Эффект этого контраста и использует Некрасов. Это до него поэты торжественно или игриво обращались к музе и благодарили ее за посещение («вдохновение», то есть вдыхание в них поэтической силы). А он свою музу учит, даже перст указующий и угрожающий чудится в этом «Гляди!».
Вдохновение народными страданиями – очень трудное вдохновение. Некрасов далек от поэтизации страданий, ему тяжело и неприятно писать о них, однако «поэтом можешь ты не быть, но гражданином быть обязан» – и он заставляет свою Музу творить то, что нужно.

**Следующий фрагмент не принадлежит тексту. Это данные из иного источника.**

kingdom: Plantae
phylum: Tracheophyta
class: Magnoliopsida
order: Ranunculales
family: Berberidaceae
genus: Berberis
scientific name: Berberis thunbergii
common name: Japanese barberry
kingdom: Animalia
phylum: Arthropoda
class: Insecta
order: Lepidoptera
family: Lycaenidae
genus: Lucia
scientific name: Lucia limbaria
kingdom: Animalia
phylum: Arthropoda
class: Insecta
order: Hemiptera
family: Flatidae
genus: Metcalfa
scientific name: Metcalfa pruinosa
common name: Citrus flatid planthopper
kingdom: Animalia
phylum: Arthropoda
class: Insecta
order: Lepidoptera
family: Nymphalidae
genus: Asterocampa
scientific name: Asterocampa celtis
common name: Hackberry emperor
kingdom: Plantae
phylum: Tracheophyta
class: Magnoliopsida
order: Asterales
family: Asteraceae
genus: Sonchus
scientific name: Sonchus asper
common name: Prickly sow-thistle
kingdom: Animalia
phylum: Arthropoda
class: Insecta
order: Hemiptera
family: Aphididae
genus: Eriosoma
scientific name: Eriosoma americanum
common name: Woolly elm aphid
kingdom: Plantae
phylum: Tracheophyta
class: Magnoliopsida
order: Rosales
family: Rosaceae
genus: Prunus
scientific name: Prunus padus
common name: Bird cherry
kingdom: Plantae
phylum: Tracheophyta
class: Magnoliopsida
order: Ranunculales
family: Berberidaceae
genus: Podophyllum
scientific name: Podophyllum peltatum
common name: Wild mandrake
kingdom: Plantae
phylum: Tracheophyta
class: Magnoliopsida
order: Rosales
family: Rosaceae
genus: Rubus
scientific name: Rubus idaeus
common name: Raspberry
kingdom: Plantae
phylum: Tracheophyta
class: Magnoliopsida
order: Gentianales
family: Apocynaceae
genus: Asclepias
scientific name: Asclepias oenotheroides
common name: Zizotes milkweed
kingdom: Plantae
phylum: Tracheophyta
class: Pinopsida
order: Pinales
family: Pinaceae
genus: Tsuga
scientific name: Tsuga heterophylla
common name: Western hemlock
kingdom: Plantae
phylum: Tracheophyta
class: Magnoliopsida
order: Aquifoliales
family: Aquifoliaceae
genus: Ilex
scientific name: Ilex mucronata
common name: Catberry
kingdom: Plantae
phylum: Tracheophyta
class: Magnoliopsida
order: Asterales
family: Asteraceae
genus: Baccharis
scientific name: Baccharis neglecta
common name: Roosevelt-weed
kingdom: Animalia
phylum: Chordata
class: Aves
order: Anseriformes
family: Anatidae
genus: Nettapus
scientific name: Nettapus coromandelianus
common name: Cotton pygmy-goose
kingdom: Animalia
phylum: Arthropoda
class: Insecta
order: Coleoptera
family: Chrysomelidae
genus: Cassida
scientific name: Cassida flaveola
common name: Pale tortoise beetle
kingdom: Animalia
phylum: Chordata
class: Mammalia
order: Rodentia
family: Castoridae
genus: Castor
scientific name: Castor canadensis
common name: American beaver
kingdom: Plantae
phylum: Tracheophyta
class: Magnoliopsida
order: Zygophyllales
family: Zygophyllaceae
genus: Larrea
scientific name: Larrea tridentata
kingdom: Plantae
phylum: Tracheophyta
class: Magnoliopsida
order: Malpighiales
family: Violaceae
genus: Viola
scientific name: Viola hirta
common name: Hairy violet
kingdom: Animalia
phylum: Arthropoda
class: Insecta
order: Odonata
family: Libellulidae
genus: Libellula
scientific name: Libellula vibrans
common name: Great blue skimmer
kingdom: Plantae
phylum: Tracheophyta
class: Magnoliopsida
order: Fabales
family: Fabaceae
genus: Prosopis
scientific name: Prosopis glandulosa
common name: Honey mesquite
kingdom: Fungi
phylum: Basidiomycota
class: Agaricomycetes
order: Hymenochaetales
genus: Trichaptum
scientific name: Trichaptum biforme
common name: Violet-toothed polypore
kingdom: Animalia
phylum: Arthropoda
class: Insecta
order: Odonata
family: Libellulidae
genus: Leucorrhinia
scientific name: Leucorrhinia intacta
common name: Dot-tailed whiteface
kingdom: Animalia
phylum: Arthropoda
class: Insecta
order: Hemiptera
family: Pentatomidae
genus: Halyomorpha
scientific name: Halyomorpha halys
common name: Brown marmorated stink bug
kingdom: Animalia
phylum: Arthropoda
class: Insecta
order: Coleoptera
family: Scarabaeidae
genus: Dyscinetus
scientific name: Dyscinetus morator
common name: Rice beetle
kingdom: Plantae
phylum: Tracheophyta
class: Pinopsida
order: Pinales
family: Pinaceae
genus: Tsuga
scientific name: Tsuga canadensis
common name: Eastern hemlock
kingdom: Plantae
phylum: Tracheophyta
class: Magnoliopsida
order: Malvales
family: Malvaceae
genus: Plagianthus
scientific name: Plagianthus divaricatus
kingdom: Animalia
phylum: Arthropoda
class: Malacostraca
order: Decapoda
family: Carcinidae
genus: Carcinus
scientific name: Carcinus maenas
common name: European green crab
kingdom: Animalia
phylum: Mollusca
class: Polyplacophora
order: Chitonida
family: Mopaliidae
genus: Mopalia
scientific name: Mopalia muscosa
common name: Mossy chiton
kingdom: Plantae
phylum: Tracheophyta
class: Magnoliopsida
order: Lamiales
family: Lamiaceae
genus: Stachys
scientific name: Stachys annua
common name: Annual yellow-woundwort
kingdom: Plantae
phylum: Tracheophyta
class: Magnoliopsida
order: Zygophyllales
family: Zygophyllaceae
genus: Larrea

Оттого-то она и «сестра родная» битой на площади женщине. Кстати, за что ее бьют, Некрасов не уточняет. Более того, сознательно идет на неточность (телесные наказания на Сенной производились только рано утром, когда Некрасов никак не мог «зайти» на площадь: в это время чаще всего он отсыпался после ночных карточных баталий). Потому что главное здесь – новый образ музы, лишенный всякого поэтического ореола.
В мрачном стихотворении 1855 года «Безвестен я…» Некрасов вновь упоминает Музу в связи с кнутом:
В отличие от стихотворения о крестьянке, начинающегося как жанровая зарисовка, это можно смело числить по ведомству «поэтических жалоб», то есть элегий. Оно значительно более назывное, то есть перед нами нет яркого запоминающегося образа, а есть вечные лирические выяснения отношений с собой, своей судьбой и совестью. Страдает здесь не кто-то, кого наблюдает автор, а сам автор (точнее – лирический герой). По крайней мере, первые семь строчек выдержаны чуть ли не в стиле «школы гармонической точности», может быть, с некоторой оглядкой на позднего Пушкина. И только три последние строки свидетельствуют о том, что мы имеем дело с текстом Некрасова, а не второразрядного эпигона тридцатых годов. Что же здесь такого, с чем раньше столкнуться русский читатель не мог?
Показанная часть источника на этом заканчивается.